> **Problem to work on**
Output all of the entries exactly as written.

> **Entries provided**
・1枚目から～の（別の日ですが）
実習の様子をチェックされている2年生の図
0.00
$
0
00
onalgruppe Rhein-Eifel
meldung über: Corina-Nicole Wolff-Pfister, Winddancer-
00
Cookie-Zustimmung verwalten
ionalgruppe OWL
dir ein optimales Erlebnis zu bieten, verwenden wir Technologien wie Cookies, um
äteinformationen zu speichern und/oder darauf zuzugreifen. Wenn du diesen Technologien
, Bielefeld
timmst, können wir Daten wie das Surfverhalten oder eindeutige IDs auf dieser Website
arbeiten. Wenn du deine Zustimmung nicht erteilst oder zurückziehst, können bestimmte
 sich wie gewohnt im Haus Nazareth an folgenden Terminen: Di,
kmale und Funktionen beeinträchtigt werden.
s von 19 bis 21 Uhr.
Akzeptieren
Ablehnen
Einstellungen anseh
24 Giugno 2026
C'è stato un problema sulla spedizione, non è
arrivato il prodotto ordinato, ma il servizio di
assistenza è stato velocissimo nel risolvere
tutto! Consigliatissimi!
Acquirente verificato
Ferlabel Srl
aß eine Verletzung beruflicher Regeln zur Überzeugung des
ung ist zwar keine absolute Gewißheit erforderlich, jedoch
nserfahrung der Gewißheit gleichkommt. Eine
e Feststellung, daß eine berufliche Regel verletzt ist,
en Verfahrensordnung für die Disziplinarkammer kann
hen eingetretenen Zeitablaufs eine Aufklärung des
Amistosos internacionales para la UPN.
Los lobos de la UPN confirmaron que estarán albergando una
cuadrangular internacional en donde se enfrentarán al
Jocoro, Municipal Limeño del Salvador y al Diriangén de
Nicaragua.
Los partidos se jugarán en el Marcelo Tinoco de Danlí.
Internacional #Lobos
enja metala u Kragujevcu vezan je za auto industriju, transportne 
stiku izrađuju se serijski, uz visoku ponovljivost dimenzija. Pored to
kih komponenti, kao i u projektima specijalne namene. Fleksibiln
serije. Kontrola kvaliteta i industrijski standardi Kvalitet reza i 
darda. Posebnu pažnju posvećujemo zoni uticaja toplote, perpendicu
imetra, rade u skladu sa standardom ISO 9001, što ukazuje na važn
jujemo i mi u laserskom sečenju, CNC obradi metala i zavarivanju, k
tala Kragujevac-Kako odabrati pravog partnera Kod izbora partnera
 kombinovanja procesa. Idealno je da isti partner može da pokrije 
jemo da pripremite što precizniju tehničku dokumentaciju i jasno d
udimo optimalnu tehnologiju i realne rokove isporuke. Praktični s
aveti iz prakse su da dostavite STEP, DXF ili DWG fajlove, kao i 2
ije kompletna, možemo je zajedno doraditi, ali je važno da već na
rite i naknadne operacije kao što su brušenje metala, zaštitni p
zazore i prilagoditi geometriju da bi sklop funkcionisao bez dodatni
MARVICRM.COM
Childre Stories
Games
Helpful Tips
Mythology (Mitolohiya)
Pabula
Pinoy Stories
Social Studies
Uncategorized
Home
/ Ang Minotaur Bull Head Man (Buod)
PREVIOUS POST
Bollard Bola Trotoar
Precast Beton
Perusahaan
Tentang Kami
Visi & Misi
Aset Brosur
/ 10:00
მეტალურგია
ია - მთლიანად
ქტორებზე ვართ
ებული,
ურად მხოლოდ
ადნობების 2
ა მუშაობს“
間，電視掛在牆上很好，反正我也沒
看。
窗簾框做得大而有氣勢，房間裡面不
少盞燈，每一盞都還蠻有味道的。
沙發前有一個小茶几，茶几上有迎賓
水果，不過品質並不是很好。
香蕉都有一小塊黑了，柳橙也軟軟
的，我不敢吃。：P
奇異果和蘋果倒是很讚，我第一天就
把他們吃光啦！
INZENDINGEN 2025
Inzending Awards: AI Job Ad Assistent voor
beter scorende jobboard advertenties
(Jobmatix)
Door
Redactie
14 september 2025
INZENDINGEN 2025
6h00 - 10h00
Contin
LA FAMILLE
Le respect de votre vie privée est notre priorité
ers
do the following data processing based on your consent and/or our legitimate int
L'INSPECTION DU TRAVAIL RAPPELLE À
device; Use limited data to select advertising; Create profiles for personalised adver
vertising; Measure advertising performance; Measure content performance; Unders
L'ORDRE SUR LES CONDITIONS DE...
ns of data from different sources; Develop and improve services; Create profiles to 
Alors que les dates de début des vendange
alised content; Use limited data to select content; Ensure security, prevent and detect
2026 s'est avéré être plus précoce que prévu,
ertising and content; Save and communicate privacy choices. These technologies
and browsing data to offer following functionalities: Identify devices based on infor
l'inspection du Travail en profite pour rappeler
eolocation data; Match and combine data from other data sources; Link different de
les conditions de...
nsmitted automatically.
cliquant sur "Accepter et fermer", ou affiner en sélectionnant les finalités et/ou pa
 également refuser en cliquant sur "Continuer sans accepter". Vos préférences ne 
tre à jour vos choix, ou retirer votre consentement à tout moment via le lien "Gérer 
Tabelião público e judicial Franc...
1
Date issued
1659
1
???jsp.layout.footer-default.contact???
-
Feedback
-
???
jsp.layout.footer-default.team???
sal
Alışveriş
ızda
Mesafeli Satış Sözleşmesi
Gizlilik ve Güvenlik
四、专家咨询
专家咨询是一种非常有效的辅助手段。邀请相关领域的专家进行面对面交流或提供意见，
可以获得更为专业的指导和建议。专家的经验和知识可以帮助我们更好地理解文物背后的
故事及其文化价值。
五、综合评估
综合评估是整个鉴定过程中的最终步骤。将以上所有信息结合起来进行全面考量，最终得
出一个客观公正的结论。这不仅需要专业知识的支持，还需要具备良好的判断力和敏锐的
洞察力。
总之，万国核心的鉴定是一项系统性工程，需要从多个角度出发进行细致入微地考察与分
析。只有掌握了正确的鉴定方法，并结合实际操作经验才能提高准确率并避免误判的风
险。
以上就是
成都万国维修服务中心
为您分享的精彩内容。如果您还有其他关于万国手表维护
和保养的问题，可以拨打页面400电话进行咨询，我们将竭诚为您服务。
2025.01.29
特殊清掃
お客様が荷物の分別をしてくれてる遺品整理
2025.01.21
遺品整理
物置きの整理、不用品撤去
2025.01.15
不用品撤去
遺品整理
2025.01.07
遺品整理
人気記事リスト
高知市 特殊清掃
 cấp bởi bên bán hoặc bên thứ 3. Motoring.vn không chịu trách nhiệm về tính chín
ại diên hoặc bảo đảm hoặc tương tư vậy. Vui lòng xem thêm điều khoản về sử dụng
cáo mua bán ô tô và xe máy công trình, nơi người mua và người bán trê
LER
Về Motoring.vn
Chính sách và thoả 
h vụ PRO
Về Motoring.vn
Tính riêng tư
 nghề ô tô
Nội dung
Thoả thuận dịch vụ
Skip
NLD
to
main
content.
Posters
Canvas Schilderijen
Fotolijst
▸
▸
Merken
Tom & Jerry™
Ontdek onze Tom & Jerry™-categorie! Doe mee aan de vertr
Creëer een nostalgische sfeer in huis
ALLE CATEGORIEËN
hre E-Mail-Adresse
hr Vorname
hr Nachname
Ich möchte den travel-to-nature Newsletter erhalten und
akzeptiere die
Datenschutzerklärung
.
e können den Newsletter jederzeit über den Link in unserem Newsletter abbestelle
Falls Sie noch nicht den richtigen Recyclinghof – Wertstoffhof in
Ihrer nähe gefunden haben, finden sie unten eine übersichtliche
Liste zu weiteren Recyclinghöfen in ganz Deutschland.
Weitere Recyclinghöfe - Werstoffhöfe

> **Your solution**
・1枚目から～の（別の日ですが）
実習の様子をチェックされている2年生の図
0.00
$
0
00
onalgruppe Rhein-Eifel
meldung über: Corina-Nicole Wolff-Pfister, Winddancer-
00
Cookie-Zustimmung verwalten
ionalgruppe OWL
dir ein optimales Erlebnis zu bieten, verwenden wir Technologien wie Cookies, um
äteinformationen zu speichern und/oder darauf zuzugreifen. Wenn du diesen Technologien
, Bielefeld
timmst, können wir Daten wie das Surfverhalten oder eindeutige IDs auf dieser Website
arbeiten. Wenn du deine Zustimmung nicht erteilst oder zurückziehst, können bestimmte
 sich wie gewohnt im Haus Nazareth an folgenden Terminen: Di,
kmale und Funktionen beeinträchtigt werden.
s von 19 bis 21 Uhr.
Akzeptieren
Ablehnen
Einstellungen anseh
24 Giugno 2026
C'è stato un problema sulla spedizione, non è
arrivato il prodotto ordinato, ma il servizio di
assistenza è stato velocissimo nel risolvere
tutto! Consigliatissimi!
Acquirente verificato
Ferlabel Srl
aß eine Verletzung beruflicher Regeln zur Überzeugung des
ung ist zwar keine absolute Gewißheit erforderlich, jedoch
nserfahrung der Gewißheit gleichkommt. Eine
e Feststellung, daß eine berufliche Regel verletzt ist,
en Verfahrensordnung für die Disziplinarkammer kann
hen eingetretenen Zeitablaufs eine Aufklärung des
Amistosos internacionales para la UPN.
Los lobos de la UPN confirmaron que estarán albergando una
cuadrangular internacional en donde se enfrentarán al
Jocoro, Municipal Limeño del Salvador y al Diriangén de
Nicaragua.
Los partidos se jugarán en el Marcelo Tinoco de Danlí.
Internacional #Lobos
enja metala u Kragujevcu vezan je za auto industriju, transportne 
stiku izrađuju se serijski, uz visoku ponovljivost dimenzija. Pored to
kih komponenti, kao i u projektima specijalne namene. Fleksibiln
serije. Kontrola kvaliteta i industrijski standardi Kvalitet reza i 
darda. Posebnu pažnju posvećujemo zoni uticaja toplote, perpendicu
imetra, rade u skladu sa standardom ISO 9001, što ukazuje na važn
jujemo i mi u laserskom sečenju, CNC obradi metala i zavarivanju, k
tala Kragujevac-Kako odabrati pravog partnera Kod izbora partnera
 kombinovanja procesa. Idealno je da isti partner može da pokrije 
jemo da pripremite što precizniju tehničku dokumentaciju i jasno d
udimo optimalnu tehnologiju i realne rokove isporuke. Praktični s
aveti iz prakse su da dostavite STEP, DXF ili DWG fajlove, kao i 2
ije kompletna, možemo je zajedno doraditi, ali je važno da već na
rite i naknadne operacije kao što su brušenje metala, zaštitni p
zazore i prilagoditi geometriju da bi sklop funkcionisao bez dodatni
MARVICRM.COM
Childre Stories
Games
Helpful Tips
Mythology (Mitolohiya)
Pabula
Pinoy Stories
Social Studies
Uncategorized
Home
/ Ang Minotaur Bull Head Man (Buod)
PREVIOUS POST
Bollard Bola Trotoar
Precast Beton
Perusahaan
Tentang Kami
Visi & Misi
Aset Brosur
/ 10:00
მეტალურგია
ია - მთლიანად
ქტორებზე ვართ
ებული,
ურად მხოლოდ
ადნობების 2
ა მუშაობს“
間，電視掛在牆上很好，反正我也沒
看。
窗簾框做得大而有氣勢，房間裡面不
少盞燈，每一盞都還蠻有味道的。
沙發前有一個小茶几，茶几上有迎賓
水果，不過品質並不是很好。
香蕉都有一小塊黑了，柳橙也軟軟
的，我不敢吃。：P
奇異果和蘋果倒是很讚，我第一天就
把他們吃光啦！
INZENDINGEN 2025
Inzending Awards: AI Job Ad Assistent voor
beter scorende jobboard advertenties
(Jobmatix)
Door
Redactie
14 september 2025
INZENDINGEN 2025
6h00 - 10h00
Contin
LA FAMILLE
Le respect de votre vie privée est notre priorité
ers
do the following data processing based on your consent and/or our legitimate int
L'INSPECTION DU TRAVAIL RAPPELLE À
device; Use limited data to select advertising; Create profiles for personalised adver
vertising; Measure advertising performance; Measure content performance; Unders
L'ORDRE SUR LES CONDITIONS DE...
ns of data from different sources; Develop and improve services; Create profiles to 
Alors que les dates de début des vendange
alised content; Use limited data to select content; Ensure security, prevent and detect
2026 s'est avéré être plus précoce que prévu,
ertising and content; Save and communicate privacy choices. These technologies
and browsing data to offer following functionalities: Identify devices based on infor
l'inspection du Travail en profite pour rappeler
eolocation data; Match and combine data from other data sources; Link different de
les conditions de...
nsmitted automatically.
cliquant sur "Accepter et fermer", ou affiner en sélectionnant les finalités et/ou pa
 également refuser en cliquant sur "Continuer sans accepter". Vos préférences ne 
tre à jour vos choix, ou retirer votre consentement à tout moment via le lien "Gérer 
Tabelião público e judicial Franc...
1
Date issued
1659
1
???jsp.layout.footer-default.contact???
-
Feedback
-
???
jsp.layout.footer-default.team???
sal
Alışveriş
ızda
Mesafeli Satış Sözleşmesi
Gizlilik ve Güvenlik
四、专家咨询
专家咨询是一种非常有效的辅助手段。邀请相关领域的专家进行面对面交流或提供意见，
可以获得更为专业的指导和建议。专家的经验和知识可以帮助我们更好地理解文物背后的
故事及其文化价值。
五、综合评估
综合评估是整个鉴定过程中的最终步骤。将以上所有信息结合起来进行全面考量，最终得
出一个客观公正的结论。这不仅需要专业知识的支持，还需要具备良好的判断力和敏锐的
洞察力。
总之，万国核心的鉴定是一项系统性工程，需要从多个角度出发进行细致入微地考察与分
析。只有掌握了正确的鉴定方法，并结合实际操作经验才能提高准确率并避免误判的风
险。
以上就是
成都万国维修服务中心
为您分享的精彩内容。如果您还有其他关于万国手表维护
和保养的问题，可以拨打页面400电话进行咨询，我们将竭诚为您服务。
2025.01.29
特殊清掃
お客様が荷物の分別をしてくれてる遺品整理
2025.01.21
遺品整理
物置きの整理、不用品撤去
2025.01.15
不用品撤去
遺品整理
2025.01.07
遺品整理
人気記事リスト
高知市 特殊清掃
 cấp bởi bên bán hoặc bên thứ 3. Motoring.vn không chịu trách nhiệm về tính chín
ại diên hoặc bảo đảm hoặc tương tư vậy. Vui lòng xem thêm điều khoản về sử dụng
cáo mua bán ô tô và xe máy công trình, nơi người mua và người bán trê
LER
Về Motoring.vn
Chính sách và thoả 
h vụ PRO
Về Motoring.vn
Tính riêng tư
 nghề ô tô
Nội dung
Thoả thuận dịch vụ
Skip
NLD
to
main
content.
Posters
Canvas Schilderijen
Fotolijst
▸
▸
Merken
Tom & Jerry™
Ontdek onze Tom & Jerry™-categorie! Doe mee aan de vertr
Creëer een nostalgische sfeer in huis
ALLE CATEGORIEËN
hre E-Mail-Adresse
hr Vorname
hr Nachname
Ich möchte den travel-to-nature Newsletter erhalten und
akzeptiere die
Datenschutzerklärung
.
e können den Newsletter jederzeit über den Link in unserem Newsletter abbestelle
Falls Sie noch nicht den richtigen Recyclinghof – Wertstoffhof in
Ihrer nähe gefunden haben, finden sie unten eine übersichtliche
Liste zu weiteren Recyclinghöfen in ganz Deutschland.
Weitere Recyclinghöfe - Werstoffhöfe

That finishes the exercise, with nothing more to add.